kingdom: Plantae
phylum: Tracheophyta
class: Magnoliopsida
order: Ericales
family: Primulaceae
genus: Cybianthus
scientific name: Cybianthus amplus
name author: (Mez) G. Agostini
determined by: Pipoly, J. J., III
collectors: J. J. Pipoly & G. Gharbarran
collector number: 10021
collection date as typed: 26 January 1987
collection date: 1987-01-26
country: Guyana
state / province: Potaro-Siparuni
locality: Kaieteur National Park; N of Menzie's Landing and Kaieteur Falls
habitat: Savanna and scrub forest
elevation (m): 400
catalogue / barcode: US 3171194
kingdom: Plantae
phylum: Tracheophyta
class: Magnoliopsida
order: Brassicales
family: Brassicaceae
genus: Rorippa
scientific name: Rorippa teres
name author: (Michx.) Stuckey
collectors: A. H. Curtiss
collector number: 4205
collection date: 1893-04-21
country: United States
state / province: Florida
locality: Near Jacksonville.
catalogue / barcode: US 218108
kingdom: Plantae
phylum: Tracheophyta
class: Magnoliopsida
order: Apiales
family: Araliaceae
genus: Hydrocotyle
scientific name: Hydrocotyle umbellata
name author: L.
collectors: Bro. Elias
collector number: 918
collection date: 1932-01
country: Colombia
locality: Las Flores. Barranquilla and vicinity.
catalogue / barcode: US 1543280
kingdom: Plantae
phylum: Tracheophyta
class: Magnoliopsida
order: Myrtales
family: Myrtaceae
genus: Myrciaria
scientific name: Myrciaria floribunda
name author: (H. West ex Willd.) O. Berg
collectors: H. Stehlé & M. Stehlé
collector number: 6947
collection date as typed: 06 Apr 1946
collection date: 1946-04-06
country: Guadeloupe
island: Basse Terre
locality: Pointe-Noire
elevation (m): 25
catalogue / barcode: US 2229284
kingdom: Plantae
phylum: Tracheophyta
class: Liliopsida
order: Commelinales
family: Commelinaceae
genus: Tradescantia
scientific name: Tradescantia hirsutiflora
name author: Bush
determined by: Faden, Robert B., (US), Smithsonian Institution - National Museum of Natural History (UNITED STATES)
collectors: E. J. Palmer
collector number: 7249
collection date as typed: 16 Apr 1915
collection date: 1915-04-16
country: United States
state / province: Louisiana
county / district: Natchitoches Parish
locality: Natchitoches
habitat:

* [Task goal]: Reproduce word for word the lines of the entries above between the line holding "order: Apiales" and the line holding "name author: (H. West ex Willd.) O. Berg", inclusive.

* [Expected answer]:
order: Apiales
family: Araliaceae
genus: Hydrocotyle
scientific name: Hydrocotyle umbellata
name author: L.
collectors: Bro. Elias
collector number: 918
collection date: 1932-01
country: Colombia
locality: Las Flores. Barranquilla and vicinity.
catalogue / barcode: US 1543280
kingdom: Plantae
phylum: Tracheophyta
class: Magnoliopsida
order: Myrtales
family: Myrtaceae
genus: Myrciaria
scientific name: Myrciaria floribunda
name author: (H. West ex Willd.) O. Berg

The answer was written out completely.